Without even blinking, thirteen-year-old Riley summed it up: if Walter didn’t shape up this time, she could no longer see him, and, “He can work like other dads. He’s just wasting his skills, always waiting for someone to look after him.”


Telling Walter what Riley had said, Samuel advised him that he might find him proper housing if he could manage to keep a job. But he added, “Otherwise, you will lose Riley’s respect, and even all contact with her.”
That Riley, the most important person in his life could disappear, suddenly pushed Walter to a perilous tipping point. The next day, he told Samuel he would give data processing another try, perhaps with a refresher course.
A job in banking came sooner than he had imagined. Three months ago, he passed a data processing skills test with high marks. Working the midnight shift from Tuesday to Saturday, he would record bank transactions and convert them into a database.

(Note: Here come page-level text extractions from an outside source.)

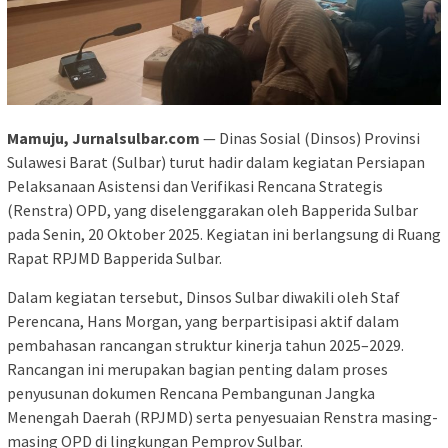
Mamuju, Jurnalsulbar.com
— Dinas Sosial (Dinsos) Provinsi
Sulawesi Barat (Sulbar) turut hadir dalam kegiatan Persiapan
Pelaksanaan Asistensi dan Verifikasi Rencana Strategis
(Renstra) OPD, yang diselenggarakan oleh Bapperida Sulbar
pada Senin, 20 Oktober 2025. Kegiatan ini berlangsung di Ruang
Rapat RPJMD Bapperida Sulbar.
Dalam kegiatan tersebut, Dinsos Sulbar diwakili oleh Staf
Perencana, Hans Morgan, yang berpartisipasi aktif dalam
pembahasan rancangan struktur kinerja tahun 2025–2029.
Rancangan ini merupakan bagian penting dalam proses
penyusunan dokumen Rencana Pembangunan Jangka
Menengah Daerah (RPJMD) serta penyesuaian Renstra masing-
masing OPD di lingkungan Pemprov Sulbar.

Like many years ago, his job was unvaried with long hours, but this time, Walter was learning to find new meaning in work. With regular wages, he will move into his own apartment next month. His conversations with Riley are also more mature now that they can invest in each other’s life and future.


Walter was teary-eyed when Riley said last week: “Dad, I am so proud of you. From now on, we will help each other through ups and downs.”


With Walter’s new commitment to self-reliance, he may even surpass his own career expectations. With Riley in his corner, he can certainly work toward a future blessed with happiness and success.